Using your Self-Managed Super Fund (SMSF) to invest in property can be a powerful long-term strategy — but it requires careful structuring and the right lending solution. We help you navigate SMSF lending with clarity, compliance awareness and tailored finance options.
An SMSF loan (also known as a Limited Recourse Borrowing Arrangement or LRBA) allows your super fund to borrow money to purchase an investment property. The loan is structured differently from a standard home loan and must meet strict legal and lending requirements.
We work alongside your accountant or financial adviser to ensure the loan structure aligns with current regulations and your long-term objectives.
Depending on your fund structure and strategy, SMSF loans can be used to purchase:
Residential investment properties
Commercial properties
Business premises (leased back to your business in some cases)

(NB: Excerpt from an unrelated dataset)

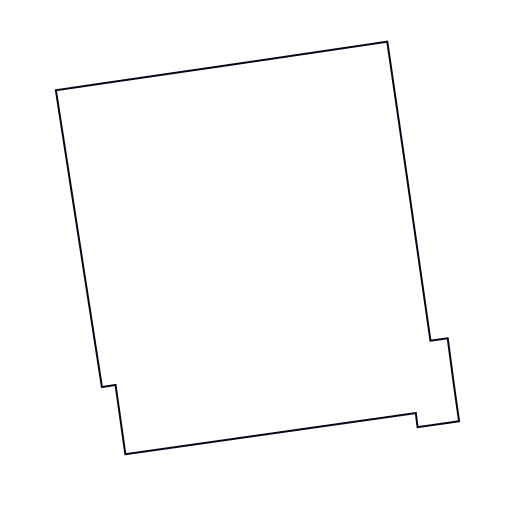 outline of Polk, Missouri, United States of America, rotated 170°
{"feature_id": "52423323B27276751981005", "entity_name": "Polk", "entity_type": "district", "adm_level": 2, "iso_a3": "USA", "parent_name": "United States of America", "parent_adm1": "Missouri", "projection": "albers", "projection_center": [-93.444, 37.623], "detail": "fine", "context": "isolated", "style": "outline", "palette": "ink", "viewbox_px": 512, "rotation_deg": 170, "n_neighbors": 0, "source": "geoboundaries", "source_scale": "gbopen_adm2", "svg_char_len": 346}
<svg xmlns="http://www.w3.org/2000/svg" viewBox="0 0 512 512"><g transform="rotate(170 256 256)"><path d="M424.3,454.0L430.5,153.7L416.7,153.4L419.1,83.5L125.9,73.6L126.6,59.4L84.7,58.0L83.7,89.1L81.5,141.7L98.9,142.3L95.5,248.8L93.7,304.7L89.5,444.3L229.9,448.2L371.9,452.5L424.3,454.0Z" fill="none" stroke="#020617" stroke-width="2"/></g></svg>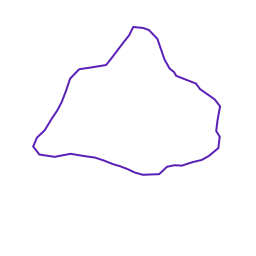 outline of Kakopetria, Nicosia, Cyprus, rotated 227°
{"feature_id": "46923920B80609054396383", "entity_name": "Kakopetria", "entity_type": "district", "adm_level": 2, "iso_a3": "CYP", "parent_name": "Cyprus", "parent_adm1": "Nicosia", "projection": "equal_earth", "projection_center": [32.895, 34.968], "detail": "fine", "context": "isolated", "style": "outline", "palette": "violet", "viewbox_px": 256, "rotation_deg": 227, "n_neighbors": 0, "source": "geoboundaries", "source_scale": "gbopen_adm2", "svg_char_len": 837}
<svg xmlns="http://www.w3.org/2000/svg" viewBox="0 0 256 256"><g transform="rotate(227 128 128)"><path d="M179.1,46.0L169.0,45.1L157.0,54.6L148.3,68.4L137.0,77.1L129.0,83.6L121.0,88.0L111.7,92.4L105.7,96.0L98.4,99.6L91.0,102.5L83.7,106.9L73.0,119.3L73.0,130.2L69.0,136.7L63.7,141.8L59.0,152.0L54.4,160.0L52.4,168.0L51.7,180.3L55.2,184.5L59.0,189.1L65.7,190.5L69.2,194.7L72.4,198.5L74.9,201.9L76.0,203.3L81.0,210.1L89.7,210.9L97.0,209.4L107.0,207.2L114.3,208.0L117.7,206.3L123.5,203.5L133.3,198.8L137.4,199.8L143.3,199.0L153.1,201.4L154.3,201.9L173.2,210.3L185.4,210.1L187.6,209.0L191.0,207.2L198.3,200.7L197.8,199.3L195.0,192.0L193.6,182.5L190.3,163.6L189.0,154.9L196.3,144.0L204.3,132.3L203.6,119.3L197.6,108.3L192.3,97.4L189.0,88.0L187.0,79.3L183.1,65.3L183.1,54.9L179.1,46.0Z" fill="none" stroke="#5b21b6" stroke-width="2"/></g></svg>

All purchases must meet superannuation compliance rules — which is why structuring is critical.
SMSF loans typically involve:
A separate property trust (bare trust structure)
Higher deposit requirements compared to standard loans
Specific lender policies
Limited recourse provisions
Strict documentation and compliance processes
We guide you through each stage so you understand both the lending and structural requirements.
SMSF lending isn’t suitable for everyone. It depends on:
Your fund balance
Contribution strategy
Investment goals
Risk appetite
Long-term retirement plans
We’ll help you understand whether an SMSF property purchase aligns with your circumstances before progressing.